From New Jersey, Frese moved to Shreveport, La., to attend college at Centenary College of Louisiana.
“I was down there for a year, then I had an accident where I hurt myself and had to come home, so I only spent a year there,” explained Frese. “I finished my education at Fairleigh Dickinson University where I got my bachelor’s degree in accounting.”
He returned to Fairleigh Dickinson, located in Teaneck, NJ, only a year later to pursue an MBA in accounting and taxation, a subject which would become his specialty.
“I went to work for, at the time, one of the big eight firms, today it’s called Ernst & Young. I did that for a few years,” Frese said.

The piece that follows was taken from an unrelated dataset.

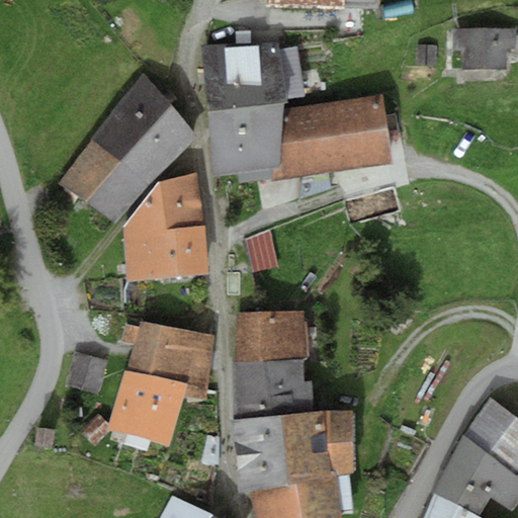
[(266,0),(266,7),(342,10),(342,6),(342,0),(266,0)]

From Ernst & Young, Frese founded his own accounting firm, and while he worked for himself, found another avenue of accounting – teaching.
Frese was teaching part-time at Seton Hall University, in South Orange, NJ, and found he enjoyed the academic world more than the corporate.
“I just enjoyed teaching so much, I decided to get my PhD and become a professor,” Frese said. “It was also something where if you did it properly, you left a little bit of yourself in the development of young people. Whether it was what you said, what you did, how you treated the students, I always felt I helped them not only to become professionals but good people. That was always the reward.”
He enrolled in Drexel University in 1986 and graduated with a PhD in Accounting in 1992.
Around the same time, Frese became Associate Dean at Seton Hall, though he would not stay there long afterward.
In 1993, Frese moved to Connecticut, taking a job as Dean of the Business College at Quinnipiac University.
The move from the faculty-side to the administrative part of higher education was something Freese said came naturally to him.
“When I worked at Seton Hall, I was teaching and working on developing a new program which was a program in taxation. That kind of put me in a mix of teaching and administration,” he said.
Frese stayed ten years at Quinnipiac and in 2003, arrived at a crossroads.
“I was leaving Quinnipiac,” he said, “I had to choose whether I was going to go back to education at the time or put to use some of the things I’d been teaching all this time. What I did was accepted a position at this particular company, which was having financial difficulties.”
The company, the Catholic Charities of the Archdiocese of Newark, would turn out to be part of the next decade of Frese’s life.
“I thought I’d stay there for five years,” he said, “turn it around, and get back into education. It didn’t work out that way.”
In 2013 Frese finally came to Clarion.
He said it was the character of the people and students he met here during an in-person interview that convinced him to take the job.
“The thing that really sold me on it,” Frese said, “I was coming down the street, across Main Street and a young man saw me. I had to be thirty feet away, but he held the door till I got there. I thanked him and said, ‘I don’t think this has ever happened to me in the East Coast.'”
In the eight years that he’s lived here, Frese has become very involved in local organizations, something he considers extremely important.
He is a member of the Rotary Club and served as its president last year. Additionally, Freese was one of the founding members of the Clarion Blueprint Community.
“People need to do those kinds of things. You can’t complain about your community if you don’t step in to try and make it better,” Frese imparted.
In his capacity as Dean of COBAIS (College of Business Administration and Information Sciences), Frese is always searching for ways to improve the business program at Clarion.
He mentioned a particularly important fact-finding mission he, former Clarion University President Karen Whitney, and other university officials and faculty members went on.
They met with 13 companies large and small to discuss ways to improve the business program at Clarion.
“We asked them the same questions, ‘What do you want in five years for my students to have when they come and work for you?’ One thing everybody said whether it was a little company or a large company was analytics, data analytics. They wanted people to know what it was. They wanted students to know what to do with it,” he said.
This trip led to major changes in the business program’s core curriculum, with added emphasis on data analytics.
Frese said Clarion University’s business program demonstrates its strength not only in its preparation of students for future careers but in its professors, who have real-world experience as well as teaching acumen.
“I would say 90 percent of my faculty have actually worked in the areas in which they profess,” said Frese. “That’s very important because they are able to talk about the application of what they’re teaching. When you get that type of education, you’re a step ahead of those who didn’t get it.”